"City Of The Sun" est le premier album des norvégiens de Seven Impale qui n'avaient jusqu'alors produit qu'un EP, "Beginning/Relieve", en 2013. Mais quel album ! Nerfs fragiles et tympans sensibles s'abstenir.
Car le combo norvégien n'y va pas avec le dos de la cuiller et pratique un mélange de progressif old school et de jazz rock survitaminé et décomplexé qui ne dédaigne pas flirter avec le métal dans ce qu'il a de plus black. Contrairement à bien des groupes qui se contentent d'un patchwork plus ou moins bien ficelé, Seven Impale réussit à parfaitement amalgamer tous ces éléments pour en faire un cocktail explosif savamment dosé.

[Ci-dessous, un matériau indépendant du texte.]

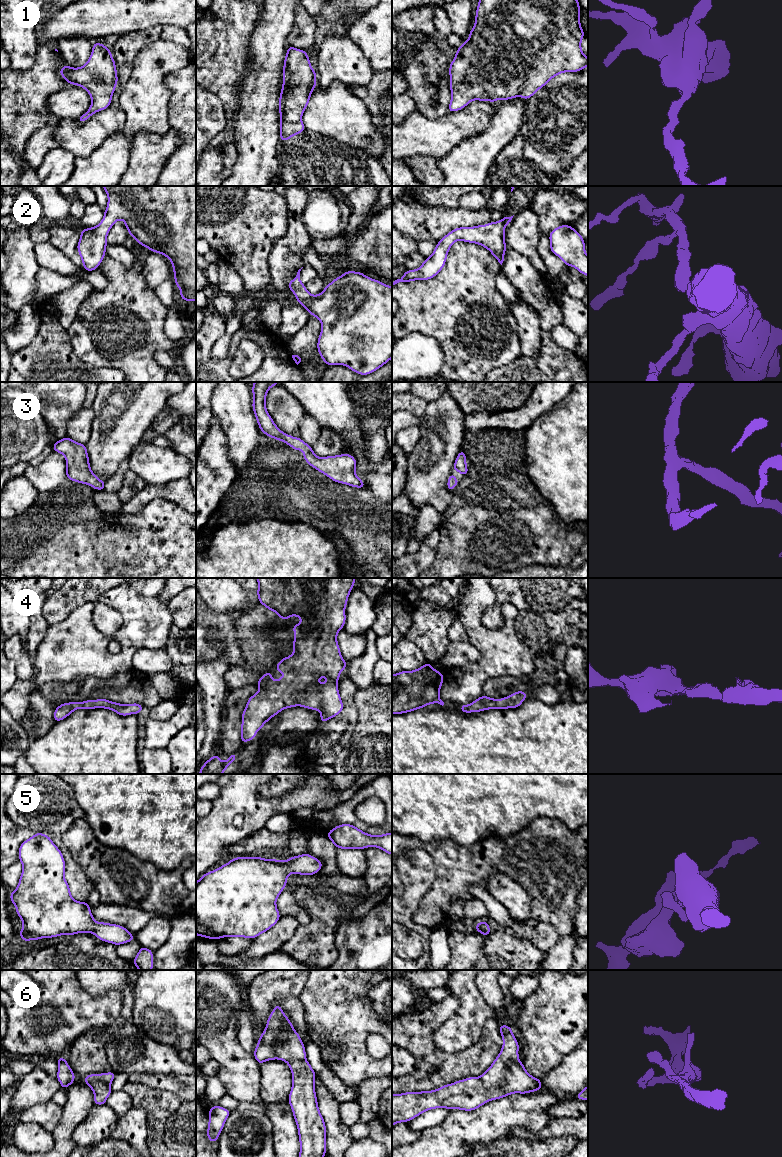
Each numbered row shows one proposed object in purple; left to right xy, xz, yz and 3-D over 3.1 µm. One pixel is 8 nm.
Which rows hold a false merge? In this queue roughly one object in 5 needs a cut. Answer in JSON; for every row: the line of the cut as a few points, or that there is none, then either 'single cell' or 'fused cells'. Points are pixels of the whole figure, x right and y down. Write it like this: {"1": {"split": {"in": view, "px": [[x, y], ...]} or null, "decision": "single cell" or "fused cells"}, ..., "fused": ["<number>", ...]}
{"1": {"split": null, "decision": "single cell"}, "2": {"split": null, "decision": "single cell"}, "3": {"split": null, "decision": "single cell"}, "4": {"split": null, "decision": "single cell"}, "5": {"split": null, "decision": "single cell"}, "6": {"split": null, "decision": "single cell"}, "fused": []}

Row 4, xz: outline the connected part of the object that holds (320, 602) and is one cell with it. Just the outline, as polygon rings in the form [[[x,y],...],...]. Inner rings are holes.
[[[257,578],[257,597],[259,603],[268,610],[274,611],[283,621],[291,616],[298,616],[301,622],[292,626],[295,633],[293,640],[294,653],[282,658],[275,668],[279,673],[286,673],[286,677],[280,677],[277,681],[272,679],[271,671],[262,675],[256,683],[259,691],[252,695],[242,713],[241,743],[252,741],[256,732],[262,729],[263,725],[283,709],[297,706],[307,709],[319,710],[321,723],[337,716],[344,708],[338,691],[337,681],[342,670],[347,668],[347,663],[340,653],[337,643],[338,632],[344,628],[346,615],[345,608],[348,597],[355,584],[355,578]]]

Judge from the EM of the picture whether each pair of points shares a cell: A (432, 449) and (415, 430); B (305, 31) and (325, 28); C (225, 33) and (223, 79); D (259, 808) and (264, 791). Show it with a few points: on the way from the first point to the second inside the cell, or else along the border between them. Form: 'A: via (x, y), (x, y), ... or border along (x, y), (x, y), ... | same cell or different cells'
A: border along (421, 428), (421, 436), (414, 449), (408, 455) | different cells
B: border along (313, 16), (316, 32), (315, 43), (311, 48) | different cells
C: via (223, 44), (223, 68) | same cell
D: border along (257, 789), (261, 796), (279, 796), (285, 791) | different cells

Le résultat ? Imaginez une musique qui oscille sans cesse entre un Van der Graaf Generator dans ce qu'il a de plus sombre et chaotique et un King Crimson psychotique et à qui l'on aurait ajouté une paire de guitaristes au jeu plus qu'incisif. La musique est un maelström de sons qui emporte l'auditeur dans un tourbillon d'angoisse, souvent dominée par un saxophone dément. Le jeu inspiré de Benjamin Mekki Widerøe rappelle beaucoup celui de David Jackson. Il tire de son instrument des hurlements inhumains, éructations de rage et de souffrance. Quand il se tait, c'est souvent pour faire place à des guitares saturées et grasseyantes. Bien que les plages instrumentales occupent une large place dans l'album, le chant n'est pas totalement absent. Et l'interprétation de Stian Økland est une autre bonne surprise. Son timbre clair ne manque ni de charme, ni de puissance, ni de nuances, et distille avec la même aisance crainte, inquiétude, angoisse ou désespoir au choix.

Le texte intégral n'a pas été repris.